Ketua Dewan Kehormatan Partai Amanat Nasional Amien Rais menyebut kubu pendukung Prabowo Subianto akan lebih terhormat jika berada di luar pemerintahan. Tujuannya, untuk memberikan pengawasan terhadap pemerintahan selama lima tahun ke depan.
Baca juga: Aktivis: Pertemuan Jokowi-Prabowo Negosiasi, Bukan Rekonsiliasi
"Tentu sangat indah kalau kubu Prabowo itu di luar, juga terhormat," kata Amien di sela menerima kunjungan pengurus DPW PAN Jawa Tengah di kediamannya, Jalan Pandean Sari, Condongcatur, Kecamatan Depok, Sleman, Sabtu, 13 Juli 2019.
Menurut Amien, apabila kubu Prabowo bergabung dengan pemerintah, tidak akan ada lagi yang mengawasi. Itu, akan membuat seluruh suara di DPR sama dengan suara di eksekutif. "Itu pertanda lonceng kematian demokrasi."
Demokrasi, lanjut Amien, akan mengalami musibah yang paling berat dan sulit bangkit jika parlemen sudah menjadi jubirnya eksekutif. Apalagi, kata dia, kalau yudikatifnya juga mengamini. "(Maka) game it's over."
Menyinggung pertemuan antara Prabowo Subianto dan Joko Widodo di Stasiun Moda Raya Terpadu (MRT) Jakarta, Sabtu pagi, Amien belum mau berkomentar. "Saya hanya akan memberikan pernyataan setelah saya membaca surat Pak Prabowo," kata Amien. Ia mengatakan Prabowo mengirimkan surat.
Sementara itu, Persaudaraan Alumni atau PA 212 menolak rekonsiliasi antara Prabowo Subianto dan Joko Widodo.
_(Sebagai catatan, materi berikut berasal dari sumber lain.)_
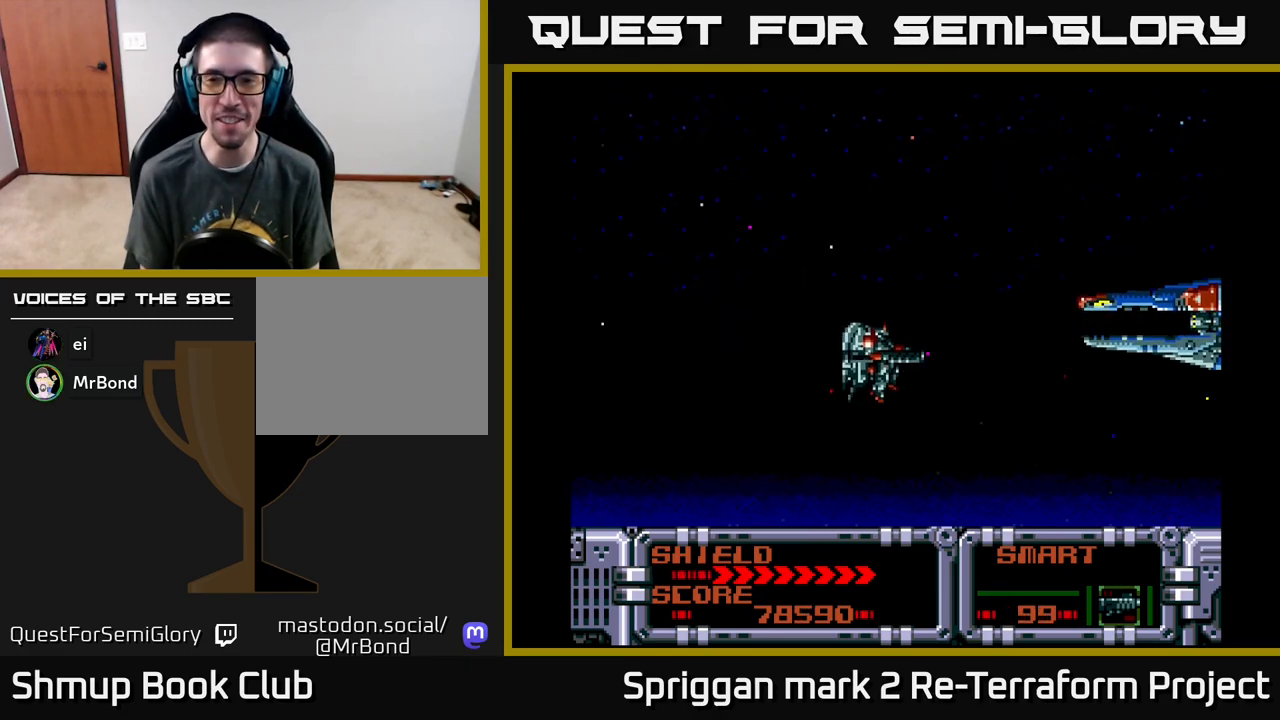
{"buttons": [], "events": [[133, "DPAD_UP", "down"], [150, "DPAD_UP", "up"], [200, "A", "down"], [250, "A", "up"]]}
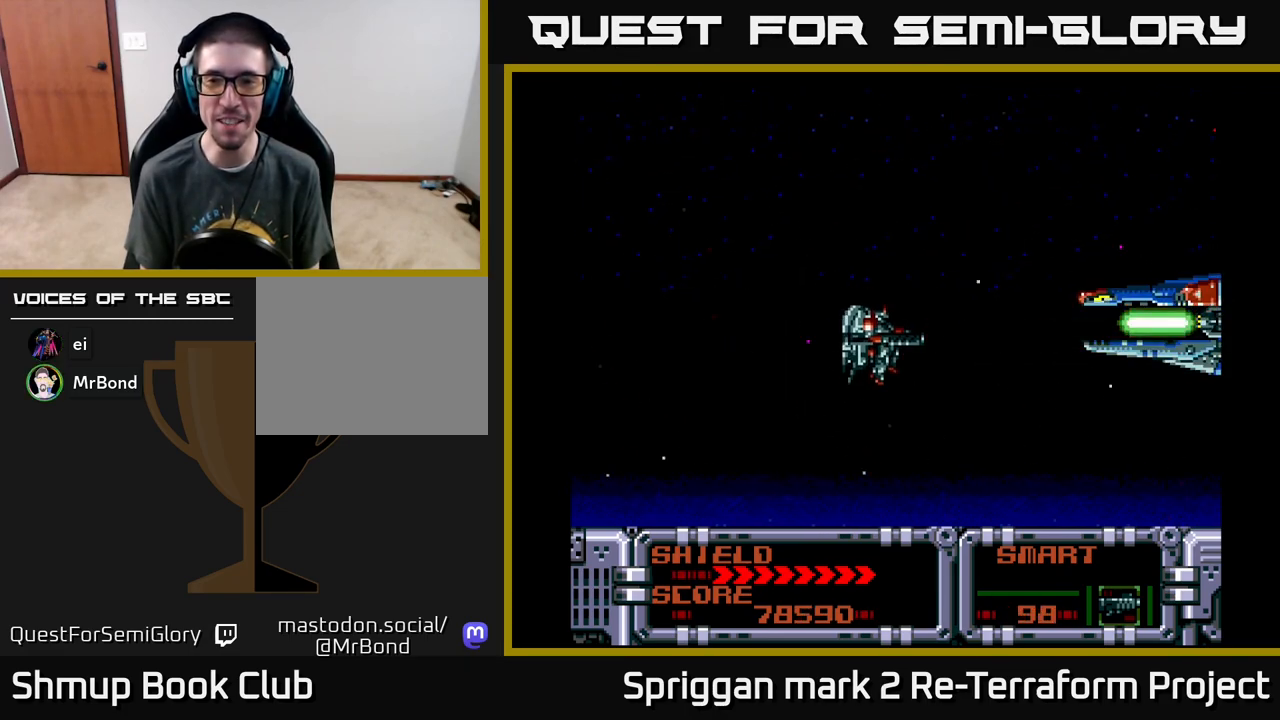
{"buttons": ["DPAD_DOWN"], "events": [[183, "A", "down"], [183, "DPAD_LEFT", "down"], [267, "A", "up"], [333, "DPAD_DOWN", "down"], [433, "DPAD_LEFT", "up"]]}
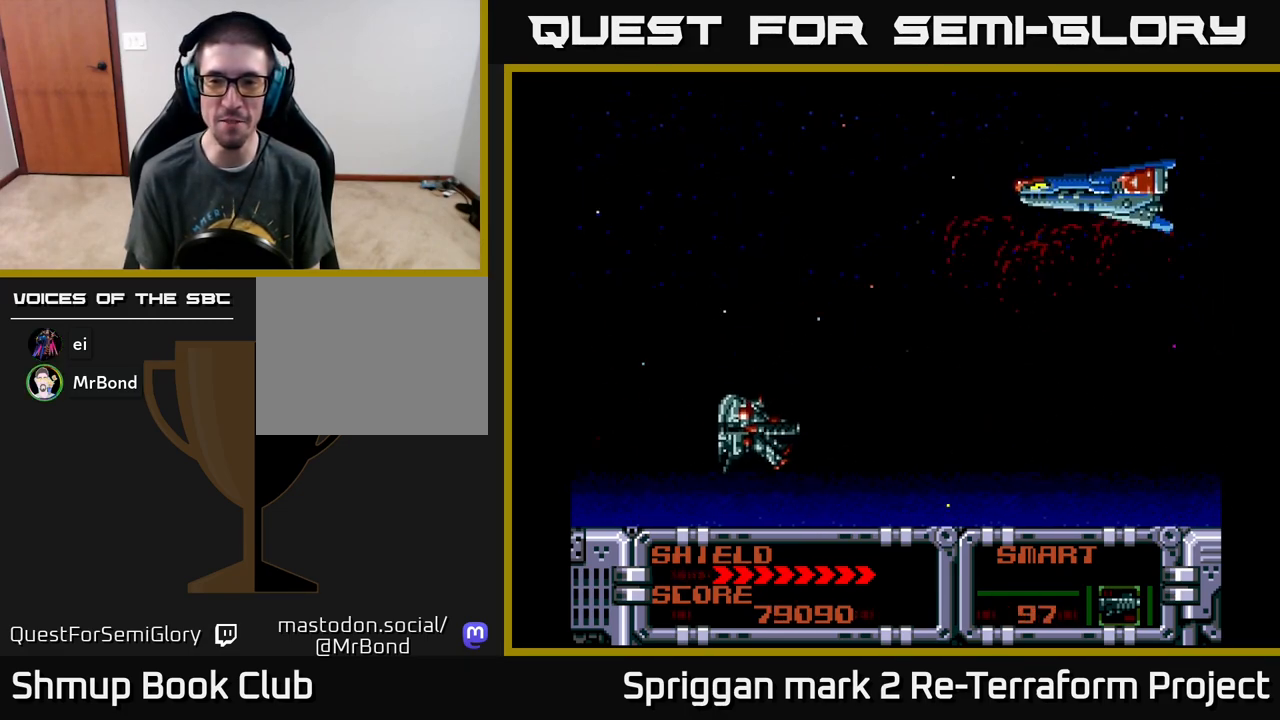
{"buttons": [], "events": [[17, "DPAD_RIGHT", "down"], [100, "DPAD_DOWN", "up"], [133, "DPAD_UP", "down"], [167, "DPAD_RIGHT", "up"], [400, "DPAD_UP", "up"]]}
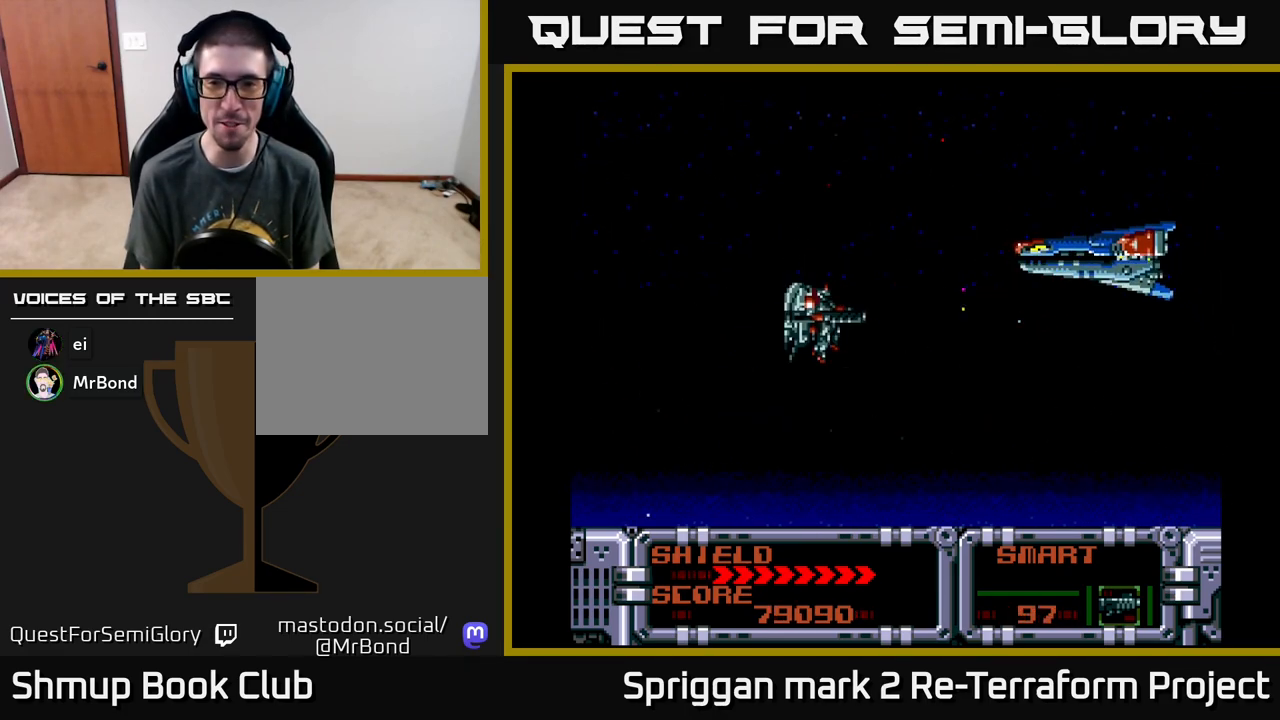
{"buttons": [], "events": [[167, "DPAD_UP", "down"], [217, "DPAD_UP", "up"], [333, "A", "down"], [417, "A", "up"]]}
PA 212 menyatakan sudah tak pernah berkomunikasi dengan Prabowo sejak putusan sengketa Pemilihan Presiden oleh Mahkamah Konstitusi 28 Juni 2019.
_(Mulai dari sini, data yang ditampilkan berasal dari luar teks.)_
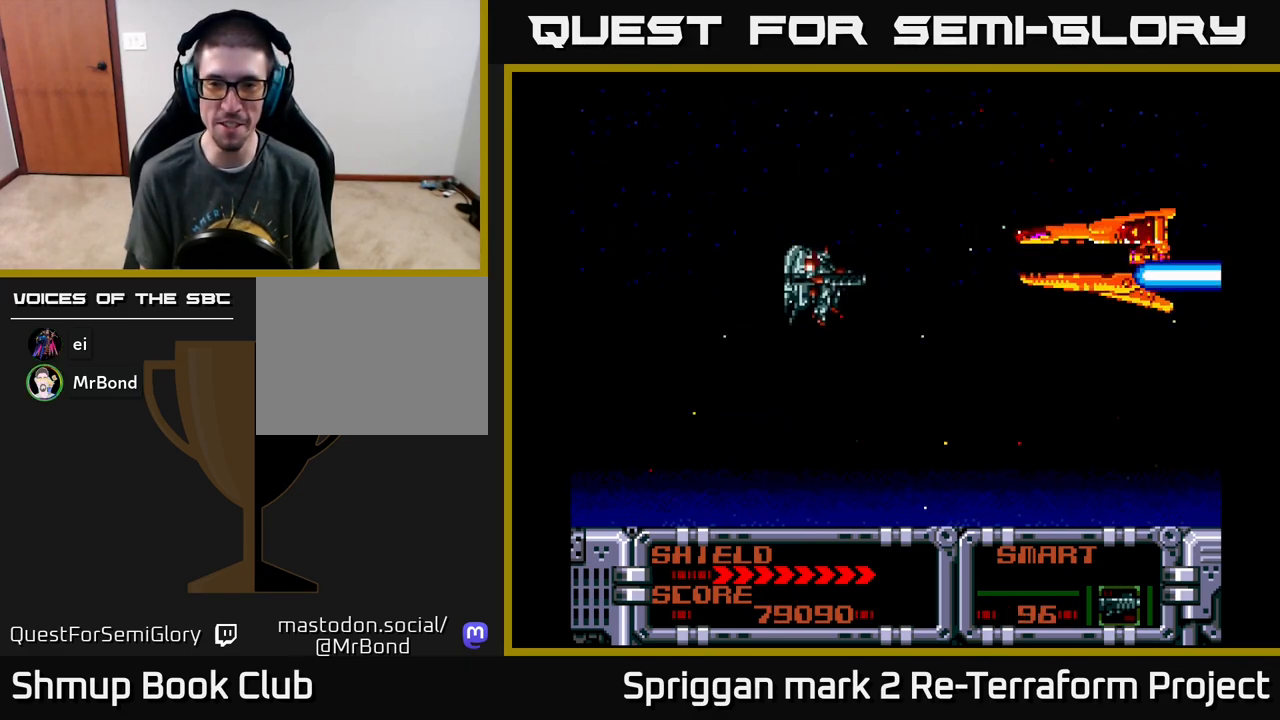
{"buttons": [], "events": []}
"Mungkin Prabowo lebih mendengar masukan dari orang-orang sekitarnya yang jadi penghianat," kata juru bicara PA 212 Novel Bamukmin, dihubungi Sabtu malam, 13 Juli 2019.
Baca: Alasan Prabowo Baru Sekarang Ucapkan Selamat pada Jokowi
Menurut Novel, pengkhianat itu adalah orang-orang partai. Dia mengatakan tak cuma PA 212 yang menolak rekonsiliasi ini. Tapi juga elemen masyarakat yang mendukung Prabowo pada pilpres 2019 seperti Gerakan Nasional Pengawas Fatwa Ulama, Front Pembela Islam, dan Forum Umat Islam.
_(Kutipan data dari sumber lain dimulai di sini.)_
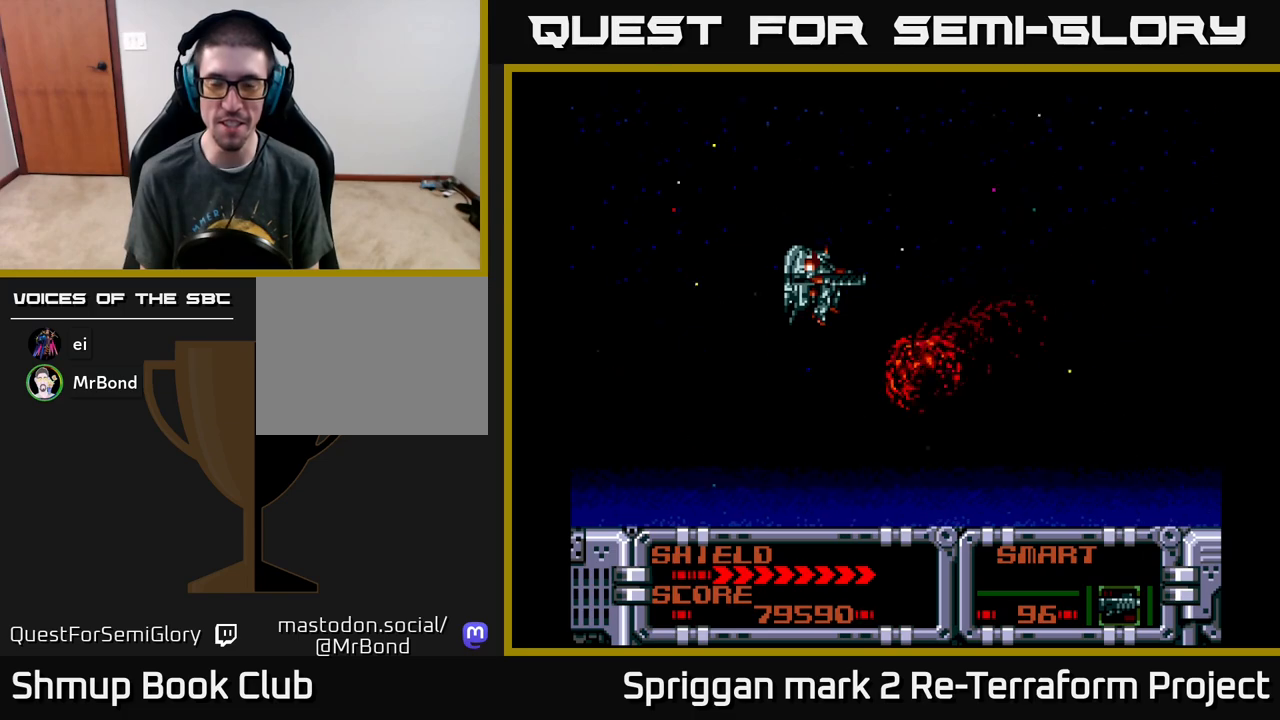
{"buttons": [], "events": []}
Novel mengatakan pihaknya akan menggelar Ijtima Ulama keempat untuk menentukan sikap terhadap pertemuan Prabowo dan Jokowi di Stasiun Moda Raya Terpadu, Lebak Bulus, Sabtu, 13 Juli 2019. Itu pertemuan pertama sejak keduanya ikut kontestasi pilpres 2019.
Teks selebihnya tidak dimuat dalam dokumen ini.